Monday, June 15, 2015

Why I support forking websites

Before I begin this post proper, I should explain what forking means in the technical and practical sense.

Forking is a tech term for taking software (almost always open-source, though some proprietary software allows for this under certain legal and technical conditions) and making your version based off an existing branch of the software's development, which may or may not follow the path of the original software while still retaining the base code behind the original.

Tv Tropes uses a customized fork of PmWiki, which is a freely modifiable wiki engine, this is a technical fork made to suit their needs.

However, forking is also a social tool, as forking can be used for websites and website concepts. 8chan is a fork of the 4chan concept. Voat is a fork of the concept behind Reddit, Slimgur is a fork of the idea of Imgur and my own site, All The Tropes, is a fork of TV Tropes.

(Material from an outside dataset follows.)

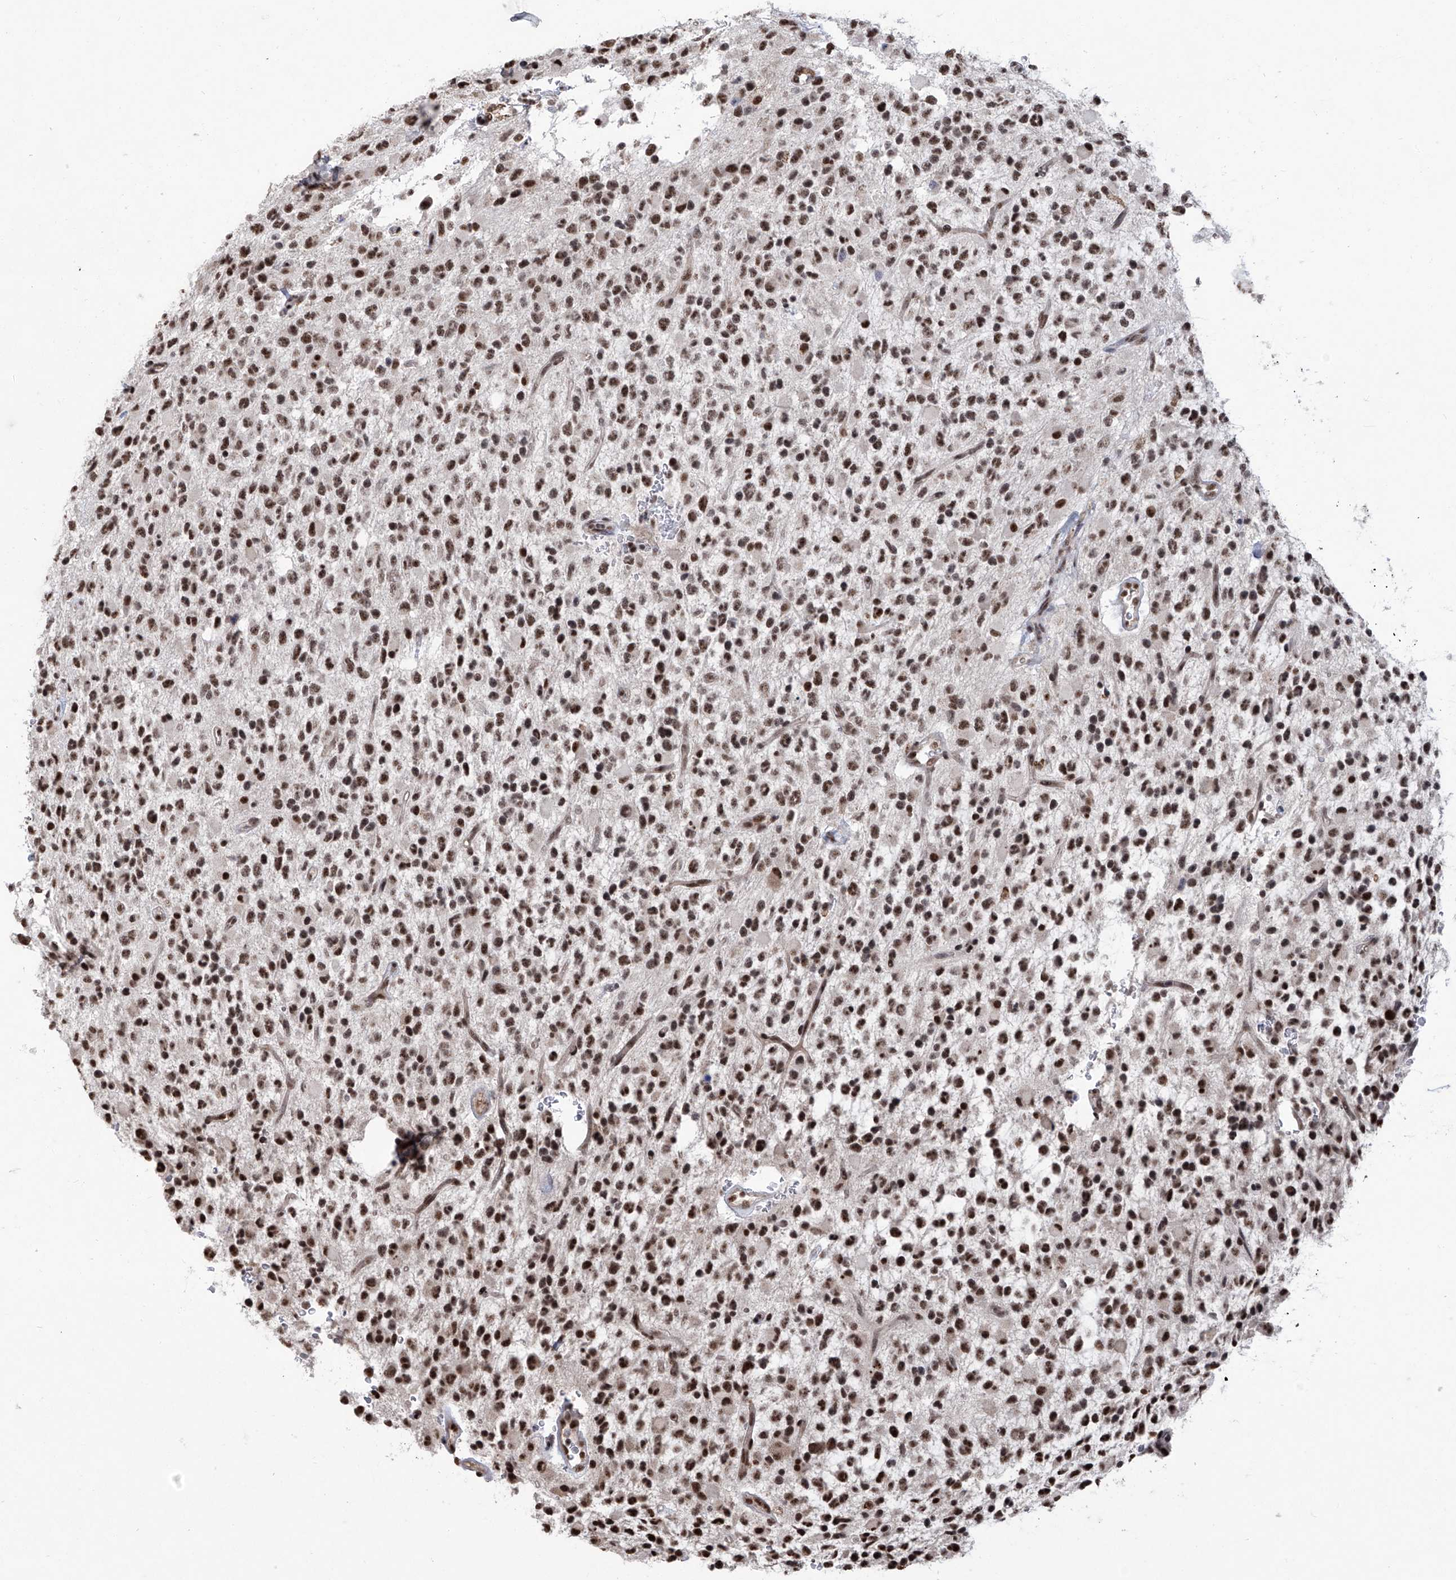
{"staining": {"intensity": "strong", "quantity": ">75%", "location": "nuclear"}, "tissue": "glioma", "cell_type": "Tumor cells", "image_type": "cancer", "snomed": [{"axis": "morphology", "description": "Glioma, malignant, High grade"}, {"axis": "topography", "description": "Brain"}], "caption": "Protein expression analysis of human glioma reveals strong nuclear positivity in approximately >75% of tumor cells. The protein is stained brown, and the nuclei are stained in blue (DAB (3,3'-diaminobenzidine) IHC with brightfield microscopy, high magnification).", "gene": "FBXL4", "patient": {"sex": "male", "age": 34}}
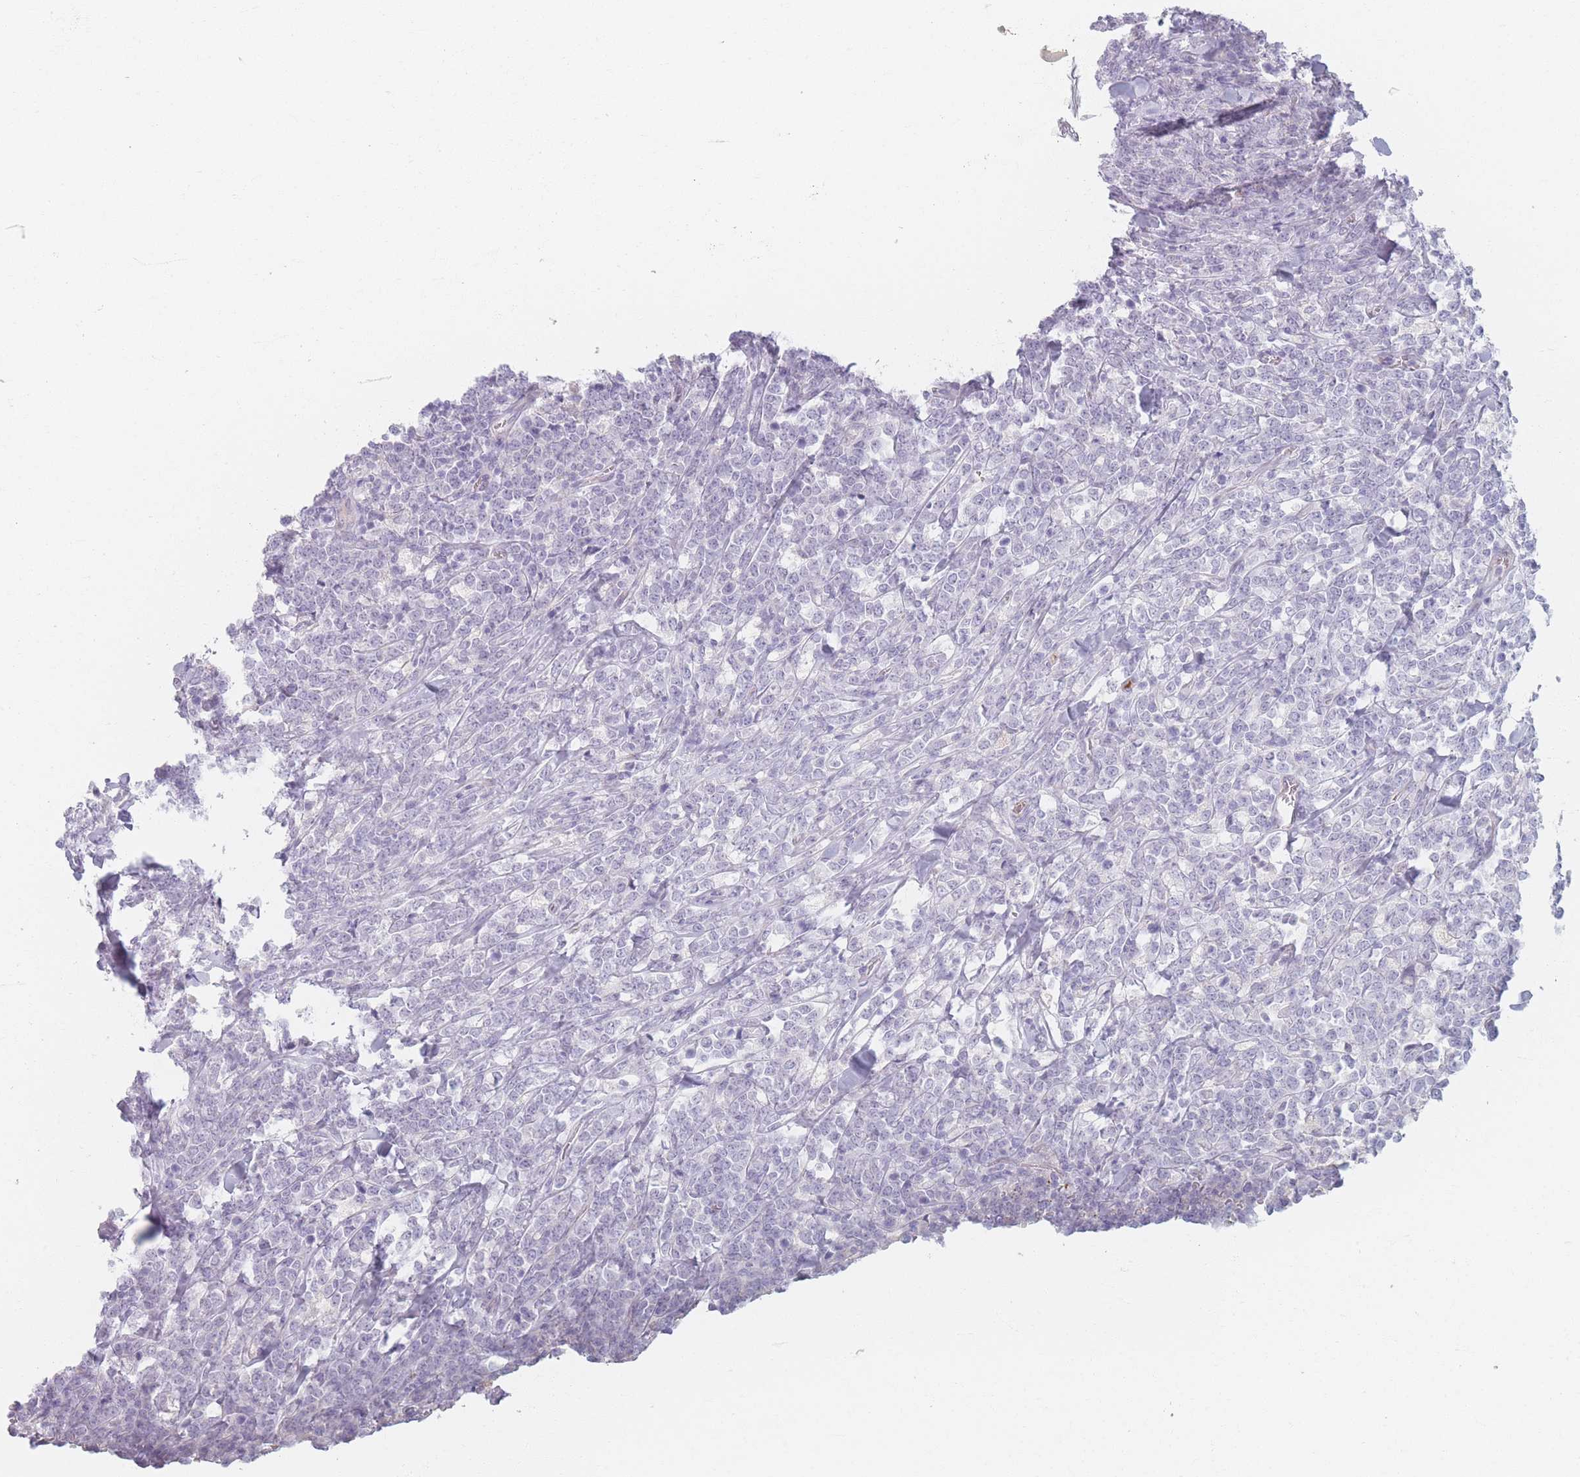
{"staining": {"intensity": "negative", "quantity": "none", "location": "none"}, "tissue": "lymphoma", "cell_type": "Tumor cells", "image_type": "cancer", "snomed": [{"axis": "morphology", "description": "Malignant lymphoma, non-Hodgkin's type, High grade"}, {"axis": "topography", "description": "Small intestine"}], "caption": "DAB immunohistochemical staining of high-grade malignant lymphoma, non-Hodgkin's type reveals no significant staining in tumor cells.", "gene": "PIGM", "patient": {"sex": "male", "age": 8}}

When websites fork, it's usually due to ideological splits with the site they forked from, and in the case of all the sites mentioned above, all forked from the websites behind their core concepts due to ideological opposition to censorship and those imposing it, and thus went to the forks where their wishes would be respected as a community, an idea I support wholeheartedly because censorship based on ideology is a slippery slope that does no one any favors in the long term.

Forks of websites may not always be identical in terms of function or technical structure, often for either legal or practical reasons, though most of the sites I mentioned that are forks are forks for practical reasons, though ATT is a mix of both since PmWiki was discarded as unsuitable for our goals and needs and because certain technical aspects of TV Tropes fall under potential copyright concerns I felt were best avoided by using a different wiki engine. Our site content is also based on the last legally viable point when the site content could be forked under acceptable licensing terms for redistribution.

Forking is often either derided or attacked by the source websites, mostly due to fear of revenue and userbase losses. ATT was attacked by Fast Eddie for these reasons, though the current administration of ATT and TVT have, after initial teething problems, settled into a period of benign indifference to each other so long as certain legal conditions are honored, such as not plagiarizing each other's content, which we have mutally agreed to respect and enforce. We have also promised each other to cooperate when dealing with vandals and other miscreants, and I personally hunted down information on someone who made a phished clone of TV Tropes and wrote a blog post on how to spot phished webpages because of my intense loathing of cyber crimes. TV Tropes has honorably rescinded their claim to retroactively own all edits made to their site and that users surrender their rights to redistribute, a fact we still note with gratitude.

It bears mentioning, though, even though I'm now a Gamergater (who are oft accused by their detractors as harrassers and criminals), that I firmly fall on the side of keeping a fork within the bounds of the law, and that all activities on that fork should be as ethical and aboveboard as possible, not only for obvious legal reasons, but because if a fork really broke from its source due to a perceived corruption of their founding principles, then it behooves the community of the fork to act more honorable than the place they left, else they be revealed as hypocrites.

2 comments:

  1. "even though I'm now a Gamergater"

    There is no reason for you to state that. By doing so, you imply that all Gamergate supporters are lawbreakers.

    ReplyDelete
  2. Good point, I'll reword that, but the common conception of pro-Gamergaters (sadly pushed by their detractors) is that all who support that are harrassers and criminals.

    I support their cause, but I believe in doing so according to law, despite what the other side may say of the pro-GG side.